--help / -?
Show help message.
--version / -v
Show version.
--list-events / -l
Shows the monitorable events.
--init
Load the OProfile module if required and make the OProfile
driver interface available.
--setup
Followed by list options for profiling setup. Store setup
in ~root/.oprofile/daemonrc. Optional.
--status
Show configuration information.
--start-daemon
Start the oprofile daemon without starting profiling.
--start / -s
Start data collection with either arguments provided by
--setup or with information saved in
~root/.oprofile/daemonrc.
--dump / -d
Force a flush of the collected profiling data to the
daemon.
--stop / -t
Stop data collection.
--shutdown / -h
Stop data collection and kill the daemon.
--reset
Clear out data from current session, but leaves saved
sessions.
--save=
sessionname
Save data from current session to sessionname.
--deinit
Shut down daemon. Unload the oprofile module and
oprofilefs.
--session-dir=
dir_path
Use sample database out of directory dir_path instead of
the default location (/var/lib/oprofile).
--buffer-size=
num
Set kernel buffer to num samples. The buffer watershed
needs to be tweaked when changing this value. Rules: A
non-zero value goes into effect after a '--shutdown/start'
sequence. A value of zero sets this parameter back to
default value, but does not go into effect until after
'--deinit/init' sequence.
--buffer-watershed=
num
Set kernel buffer watershed to num samples. When buffer-
size - buffer-watershed free entries remain in the kernel
buffer, data will be flushed to the daemon. Most useful
values are in the range [0.25 - 0.5] * buffer-size. Same
rules as defined for buffer-size.
--cpu-buffer-size=
num
Set kernel per-cpu buffer to num samples. If you profile
at high rate it can help to increase this if the log file
show excessive count of sample lost cpu buffer overflow.

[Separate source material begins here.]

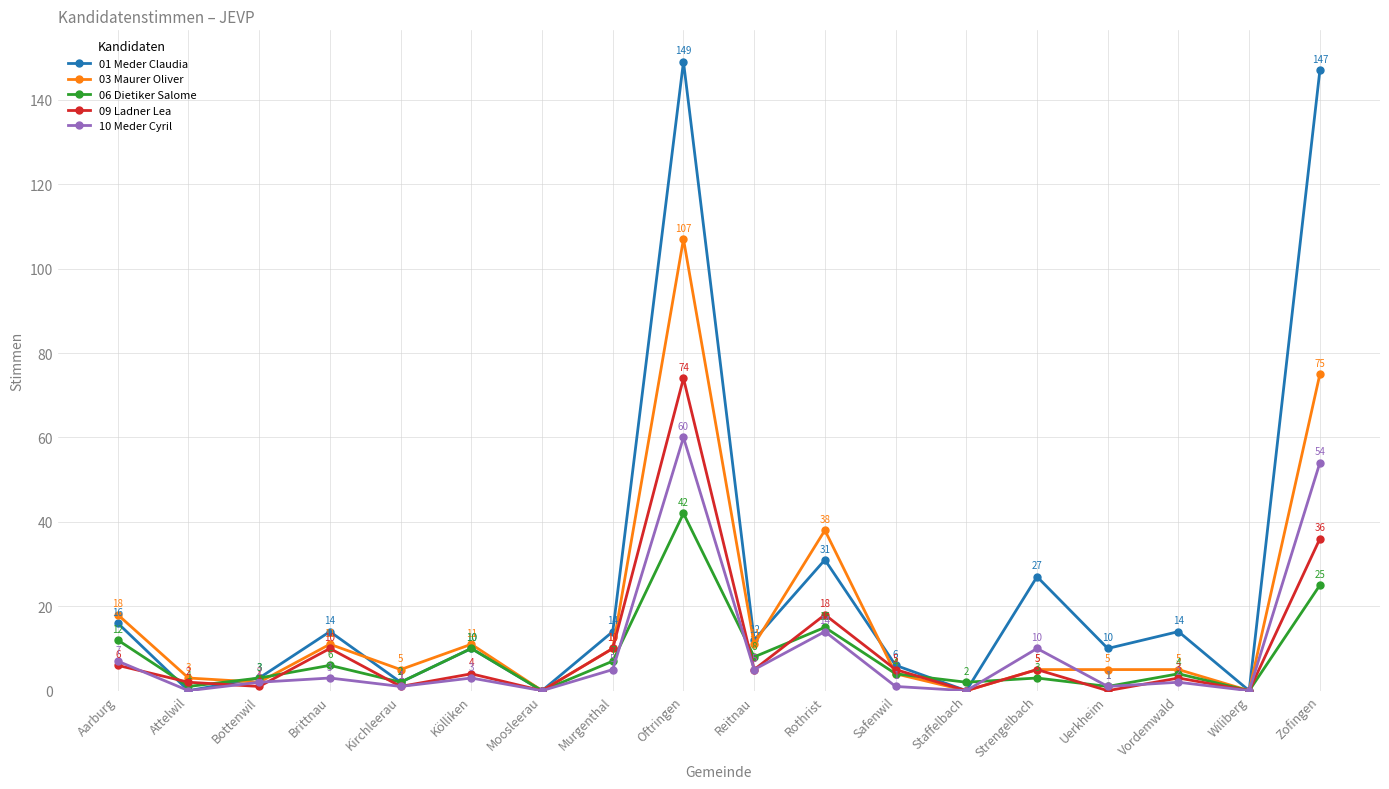

Which category has the highest value in the 09 Ladner Lea series?

Oftringen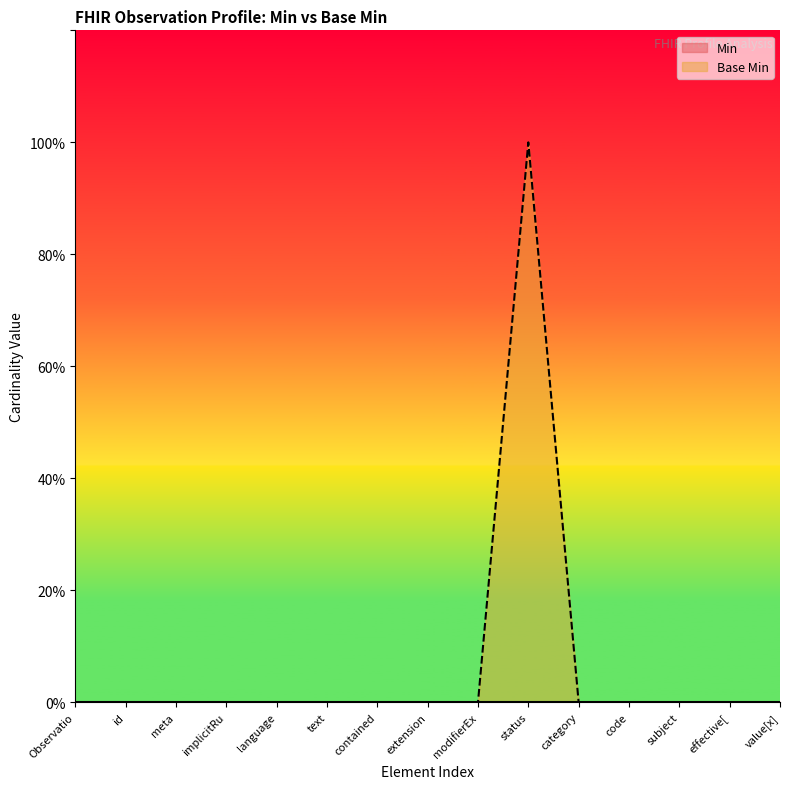

True or false: there are more than 1 points higher than both neighbors.

False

Same rules as defined for buffer-size.
--event / -e
[event|"default"]
Specify an event to measure for the hardware performance
counters, or "default" for the default event. The event is
of the form "CPU_CLK_UNHALTED:30000:0:1:1" where the
numeric values are count, unit mask, kernel-space
counting, user-space counting, respectively. Note that
this over-rides all previous events selected; if you want
to profile with two or more events simultaneously, you
must specify them on the same opcontrol invocation. You
can specify unit mask values using either a numerical
value (hex values must begin with "0x") or a symbolic name
(if the name=<um_name> field is shown in the ophelp
output). For some named unit masks, the hex value is not
unique; thus, OProfile tools enforce specifying such unit
masks value by name.
--separate / -p
[none,lib,kernel,thread,cpu,all]
Separate samples based on the given separator. 'lib'
separates dynamically linked library samples per
application. 'kernel' separates kernel and kernel module
samples per application; 'kernel' implies 'library'.
'thread' gives separation for each thread and task. 'cpu'
separates for each CPU. 'all' implies all of the above
options and 'none' turns off separation.
--callgraph / -c
[#depth]
Enable callgraph sample collection with a maximum depth.
Use 0 to disable callgraph profiling. This option is
available on x86 using a 2.6+ kernel with callgraph
support enabled. It is also available on PowerPC using a
2.6.17+ kernel.
--image / -i
[name,name...|"all"]
Only profile the given absolute paths to binaries, or
"all" to profile everything (the default).
--vmlinux=
file
vmlinux kernel image.
--no-vmlinux
Use this when you don't have a kernel vmlinux file, and
you don't want to profile the kernel.
--verbose / -V
[options]
Be verbose in the daemon log. This has a high overhead.
--kernel-range=
start,end
Set kernel range vma address in hexadecimal.